Uma ideia recorrente entre alguns analistas é que a Apple poderia usar parte do seu enorme caixa para comprar milhares de acres nos EUA e construir uma fábrica 100% automatizada para produção de iPhones. Isso eliminaria desafios relacionados ao fator humano. Mas especialistas em cadeia de suprimentos consideram essa opção inviável, devido às frequentes mudanças na demanda. Além disso, grande parte do maquinário industrial ainda é fabricado na China.
A pressão crescente sobre a Apple nas últimas semanas representa uma mudança em relação ao primeiro mandato de Trump, quando Cook usava sua relação pessoal com o presidente para conseguir isenções tarifárias para os produtos da Apple. Para investidores em Wall Street, a nova postura reforça a incerteza quanto ao impacto da política comercial de Trump sobre uma das empresas mais valiosas do mundo.
“É um sinal de alerta para mim o fato de que Trump continua mirando a Apple e parece ter algo contra a empresa”, disse Randy Hare, diretor de análise de ações do Huntington National Bank. “Isso não quer dizer que Trump vá, de fato, fazer algo a mais, mas também não dá para prever o que ele vai fazer — e isso me deixa cauteloso.”
Tim Cook foi um dos vários executivos da Big Tech e bilionários que tentaram se aproximar de Trump após sua vitória nas eleições de novembro.
O CEO da Apple chegou a visitar a mansão Mar-a-Lago, de Trump, na Flórida, para uma série de encontros e jantares privados.
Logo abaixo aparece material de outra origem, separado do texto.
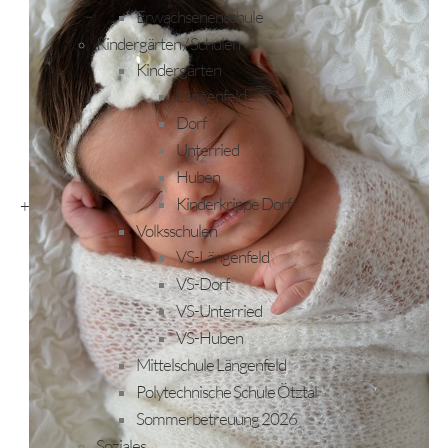
Erwachsenenschule
Kindergärten / Schulen
Kindergärten
Längenfeld
Dorf
Unterried
Huben
Kinderkrippe Dorf
+
Volksschulen
VS-Längenfeld
VS-Dorf
VS-Unterried
VS-Huben
Mittelschule Längenfeld
Polytechnische Schule Ötztal
Sommerbetreuung 2026
Soziales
Ele também sentou-se atrás do presidente durante a cerimônia de posse em janeiro, ao lado de Elon Musk, Sundar Pichai (Alphabet), Mark Zuckerberg (Meta) e Jeff Bezos (Amazon).
Para Cook, pode ser mais simples absorver o custo adicional das tarifas do que redesenhar uma cadeia de suprimentos que levou anos para ser construída.
“Em termos de lucratividade, é muito melhor para a Apple absorver uma tarifa de 25% sobre os iPhones vendidos nos EUA do que transferir a linha de montagem dos iPhones de volta para os EUA”, escreveu o analista Ming-Chi Kuo, da TF International Securities, na rede X.